What is required. Without the pictures, output the records below word for word.

Extracted records.
----------------------------------------

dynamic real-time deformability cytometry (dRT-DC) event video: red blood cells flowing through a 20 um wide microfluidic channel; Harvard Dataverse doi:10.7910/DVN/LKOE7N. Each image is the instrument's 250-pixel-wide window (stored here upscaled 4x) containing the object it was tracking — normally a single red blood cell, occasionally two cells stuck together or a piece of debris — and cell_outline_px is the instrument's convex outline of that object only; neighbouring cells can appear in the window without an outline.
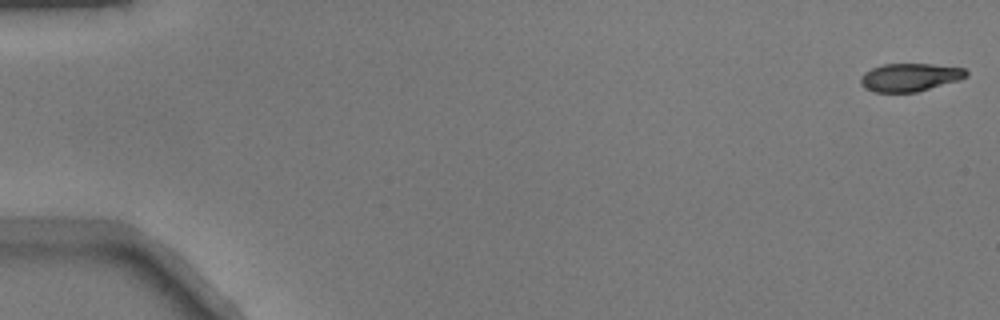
{"species": "common noctule bat (a hibernating species)", "species_latin": "Nyctalus noctula", "temperature_condition": "warm", "stored_images_in_passage": 12, "camera_frame_rate_fps": 3000, "um_per_image_px": 0.085, "animal": {"sex": "male", "body_mass_g": 17.9}, "frame": {"image": 1, "passage_image": 1, "time_ms": 0.0, "image_size_px": [1000, 320], "cell_outline_px": [[968, 76], [960, 80], [916, 92], [872, 92], [864, 88], [860, 84], [860, 80], [864, 72], [872, 68], [884, 64], [932, 64], [964, 68], [968, 72]], "centroid_in_image_um": [77.34, 6.57], "position_along_channel_um": 7.7, "area_um2": 17.34}}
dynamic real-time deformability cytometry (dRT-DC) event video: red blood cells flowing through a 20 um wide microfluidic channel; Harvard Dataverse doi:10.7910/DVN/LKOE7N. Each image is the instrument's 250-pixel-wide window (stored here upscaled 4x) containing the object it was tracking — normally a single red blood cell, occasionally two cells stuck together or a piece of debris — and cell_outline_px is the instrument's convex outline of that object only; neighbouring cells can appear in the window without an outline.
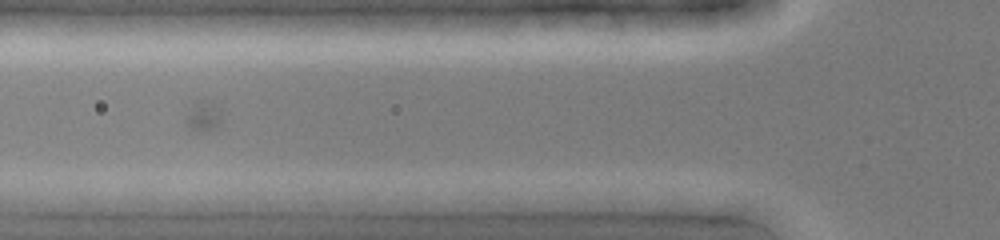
{"species": "common noctule bat (a hibernating species)", "species_latin": "Nyctalus noctula", "temperature_condition": "cold", "stored_images_in_passage": 3, "camera_frame_rate_fps": 3000, "um_per_image_px": 0.085, "animal": {"sex": "female", "body_mass_g": 19.0, "forearm_length_mm": 51.5}, "frame": {"image": 1, "passage_image": 3, "time_ms": 0.667, "image_size_px": [1000, 240], "cell_outline_px": [[612, 204], [608, 212], [592, 212], [400, 200], [460, 192], [492, 192], [612, 200]], "centroid_in_image_um": [44.3, 17.11], "position_along_channel_um": 81.5, "area_um2": 16.99}}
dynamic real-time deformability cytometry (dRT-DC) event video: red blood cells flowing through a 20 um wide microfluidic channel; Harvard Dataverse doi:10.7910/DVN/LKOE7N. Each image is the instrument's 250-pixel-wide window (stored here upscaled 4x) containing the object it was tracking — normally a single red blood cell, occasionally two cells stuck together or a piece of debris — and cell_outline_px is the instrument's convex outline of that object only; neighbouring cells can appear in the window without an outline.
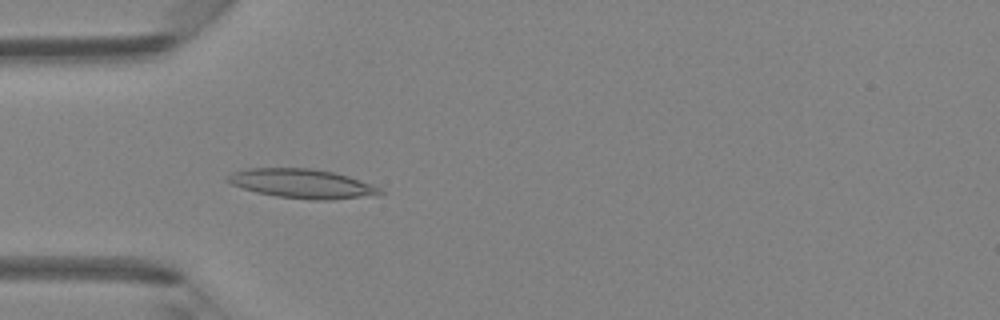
{"species": "Egyptian fruit bat (a non-hibernating species)", "species_latin": "Rousettus aegyptiacus", "temperature_condition": "room temperature", "stored_images_in_passage": 5, "camera_frame_rate_fps": 3000, "um_per_image_px": 0.085, "animal": {"sex": "female"}, "frame": {"image": 1, "passage_image": 5, "time_ms": 4.333, "image_size_px": [1000, 320], "cell_outline_px": [[388, 192], [376, 196], [332, 200], [316, 200], [276, 196], [256, 192], [232, 184], [224, 180], [224, 176], [232, 172], [248, 168], [312, 168], [332, 172], [348, 176], [372, 184]], "centroid_in_image_um": [25.72, 15.61], "position_along_channel_um": 59.3, "area_um2": 26.24}}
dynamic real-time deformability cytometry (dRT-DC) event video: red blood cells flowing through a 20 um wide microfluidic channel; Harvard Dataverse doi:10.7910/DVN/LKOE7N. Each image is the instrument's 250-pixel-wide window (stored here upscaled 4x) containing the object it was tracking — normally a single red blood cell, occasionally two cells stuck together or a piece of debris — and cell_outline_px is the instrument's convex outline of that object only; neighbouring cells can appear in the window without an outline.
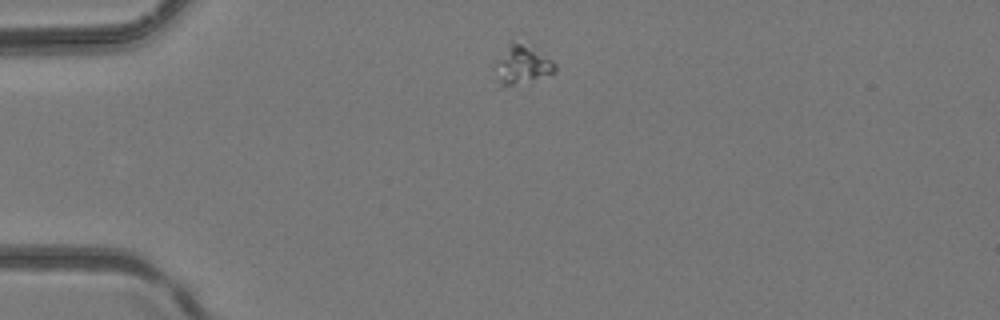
{"species": "common noctule bat (a hibernating species)", "species_latin": "Nyctalus noctula", "temperature_condition": "room temperature", "stored_images_in_passage": 2, "camera_frame_rate_fps": 3000, "um_per_image_px": 0.085, "animal": {"sex": "female", "body_mass_g": 24.6, "forearm_length_mm": 56.2}, "frame": {"image": 1, "passage_image": 1, "time_ms": 0.0, "image_size_px": [1000, 320], "cell_outline_px": [[556, 72], [500, 88], [496, 88], [492, 64], [512, 40], [552, 60], [556, 64]], "centroid_in_image_um": [44.22, 5.57], "position_along_channel_um": 40.8, "area_um2": 13.35}}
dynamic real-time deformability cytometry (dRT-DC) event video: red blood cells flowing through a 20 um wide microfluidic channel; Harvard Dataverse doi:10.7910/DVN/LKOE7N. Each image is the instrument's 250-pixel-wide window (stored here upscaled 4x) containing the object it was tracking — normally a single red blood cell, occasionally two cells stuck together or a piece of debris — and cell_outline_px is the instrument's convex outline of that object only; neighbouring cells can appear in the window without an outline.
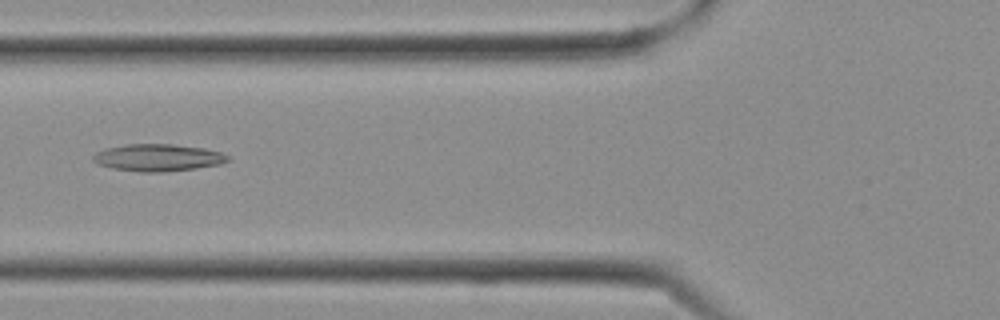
{"species": "Egyptian fruit bat (a non-hibernating species)", "species_latin": "Rousettus aegyptiacus", "temperature_condition": "cold", "stored_images_in_passage": 19, "camera_frame_rate_fps": 3000, "um_per_image_px": 0.085, "frame": {"image": 1, "passage_image": 11, "time_ms": 3.333, "image_size_px": [1000, 320], "cell_outline_px": [[228, 160], [220, 164], [196, 168], [164, 172], [140, 172], [112, 168], [100, 164], [92, 160], [92, 156], [96, 152], [108, 148], [128, 144], [172, 144], [204, 148], [220, 152], [228, 156]], "centroid_in_image_um": [13.42, 13.4], "position_along_channel_um": 112.4, "area_um2": 21.1}}
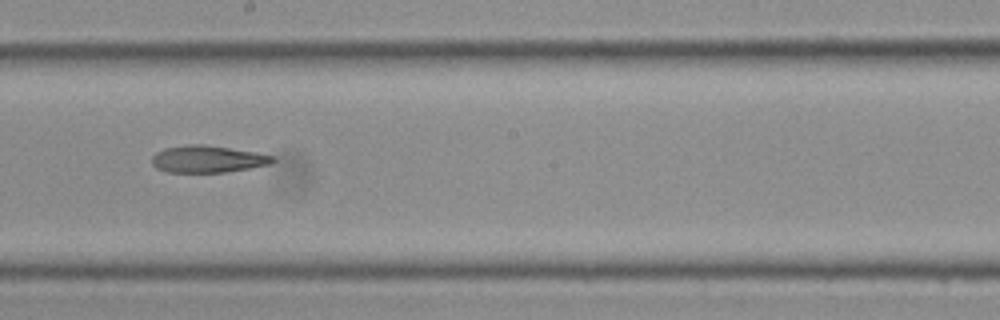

----------------------------------------

Problem solution.
dynamic real-time deformability cytometry (dRT-DC) event video: red blood cells flowing through a 20 um wide microfluidic channel; Harvard Dataverse doi:10.7910/DVN/LKOE7N. Each image is the instrument's 250-pixel-wide window (stored here upscaled 4x) containing the object it was tracking — normally a single red blood cell, occasionally two cells stuck together or a piece of debris — and cell_outline_px is the instrument's convex outline of that object only; neighbouring cells can appear in the window without an outline.
{"species": "common noctule bat (a hibernating species)", "species_latin": "Nyctalus noctula", "temperature_condition": "warm", "stored_images_in_passage": 12, "camera_frame_rate_fps": 3000, "um_per_image_px": 0.085, "animal": {"sex": "male", "body_mass_g": 17.9}, "frame": {"image": 1, "passage_image": 1, "time_ms": 0.0, "image_size_px": [1000, 320], "cell_outline_px": [[968, 76], [960, 80], [916, 92], [872, 92], [864, 88], [860, 84], [860, 80], [864, 72], [872, 68], [884, 64], [932, 64], [964, 68], [968, 72]], "centroid_in_image_um": [77.34, 6.57], "position_along_channel_um": 7.7, "area_um2": 17.34}}
dynamic real-time deformability cytometry (dRT-DC) event video: red blood cells flowing through a 20 um wide microfluidic channel; Harvard Dataverse doi:10.7910/DVN/LKOE7N. Each image is the instrument's 250-pixel-wide window (stored here upscaled 4x) containing the object it was tracking — normally a single red blood cell, occasionally two cells stuck together or a piece of debris — and cell_outline_px is the instrument's convex outline of that object only; neighbouring cells can appear in the window without an outline.
{"species": "common noctule bat (a hibernating species)", "species_latin": "Nyctalus noctula", "temperature_condition": "cold", "stored_images_in_passage": 3, "camera_frame_rate_fps": 3000, "um_per_image_px": 0.085, "animal": {"sex": "female", "body_mass_g": 19.0, "forearm_length_mm": 51.5}, "frame": {"image": 1, "passage_image": 3, "time_ms": 0.667, "image_size_px": [1000, 240], "cell_outline_px": [[612, 204], [608, 212], [592, 212], [400, 200], [460, 192], [492, 192], [612, 200]], "centroid_in_image_um": [44.3, 17.11], "position_along_channel_um": 81.5, "area_um2": 16.99}}
dynamic real-time deformability cytometry (dRT-DC) event video: red blood cells flowing through a 20 um wide microfluidic channel; Harvard Dataverse doi:10.7910/DVN/LKOE7N. Each image is the instrument's 250-pixel-wide window (stored here upscaled 4x) containing the object it was tracking — normally a single red blood cell, occasionally two cells stuck together or a piece of debris — and cell_outline_px is the instrument's convex outline of that object only; neighbouring cells can appear in the window without an outline.
{"species": "Egyptian fruit bat (a non-hibernating species)", "species_latin": "Rousettus aegyptiacus", "temperature_condition": "room temperature", "stored_images_in_passage": 5, "camera_frame_rate_fps": 3000, "um_per_image_px": 0.085, "animal": {"sex": "female"}, "frame": {"image": 1, "passage_image": 5, "time_ms": 4.333, "image_size_px": [1000, 320], "cell_outline_px": [[388, 192], [376, 196], [332, 200], [316, 200], [276, 196], [256, 192], [232, 184], [224, 180], [224, 176], [232, 172], [248, 168], [312, 168], [332, 172], [348, 176], [372, 184]], "centroid_in_image_um": [25.72, 15.61], "position_along_channel_um": 59.3, "area_um2": 26.24}}
dynamic real-time deformability cytometry (dRT-DC) event video: red blood cells flowing through a 20 um wide microfluidic channel; Harvard Dataverse doi:10.7910/DVN/LKOE7N. Each image is the instrument's 250-pixel-wide window (stored here upscaled 4x) containing the object it was tracking — normally a single red blood cell, occasionally two cells stuck together or a piece of debris — and cell_outline_px is the instrument's convex outline of that object only; neighbouring cells can appear in the window without an outline.
{"species": "common noctule bat (a hibernating species)", "species_latin": "Nyctalus noctula", "temperature_condition": "room temperature", "stored_images_in_passage": 2, "camera_frame_rate_fps": 3000, "um_per_image_px": 0.085, "animal": {"sex": "female", "body_mass_g": 24.6, "forearm_length_mm": 56.2}, "frame": {"image": 1, "passage_image": 1, "time_ms": 0.0, "image_size_px": [1000, 320], "cell_outline_px": [[556, 72], [500, 88], [496, 88], [492, 64], [512, 40], [552, 60], [556, 64]], "centroid_in_image_um": [44.22, 5.57], "position_along_channel_um": 40.8, "area_um2": 13.35}}
dynamic real-time deformability cytometry (dRT-DC) event video: red blood cells flowing through a 20 um wide microfluidic channel; Harvard Dataverse doi:10.7910/DVN/LKOE7N. Each image is the instrument's 250-pixel-wide window (stored here upscaled 4x) containing the object it was tracking — normally a single red blood cell, occasionally two cells stuck together or a piece of debris — and cell_outline_px is the instrument's convex outline of that object only; neighbouring cells can appear in the window without an outline.
{"species": "Egyptian fruit bat (a non-hibernating species)", "species_latin": "Rousettus aegyptiacus", "temperature_condition": "cold", "stored_images_in_passage": 19, "camera_frame_rate_fps": 3000, "um_per_image_px": 0.085, "frame": {"image": 1, "passage_image": 11, "time_ms": 3.333, "image_size_px": [1000, 320], "cell_outline_px": [[228, 160], [220, 164], [196, 168], [164, 172], [140, 172], [112, 168], [100, 164], [92, 160], [92, 156], [96, 152], [108, 148], [128, 144], [172, 144], [204, 148], [220, 152], [228, 156]], "centroid_in_image_um": [13.42, 13.4], "position_along_channel_um": 112.4, "area_um2": 21.1}}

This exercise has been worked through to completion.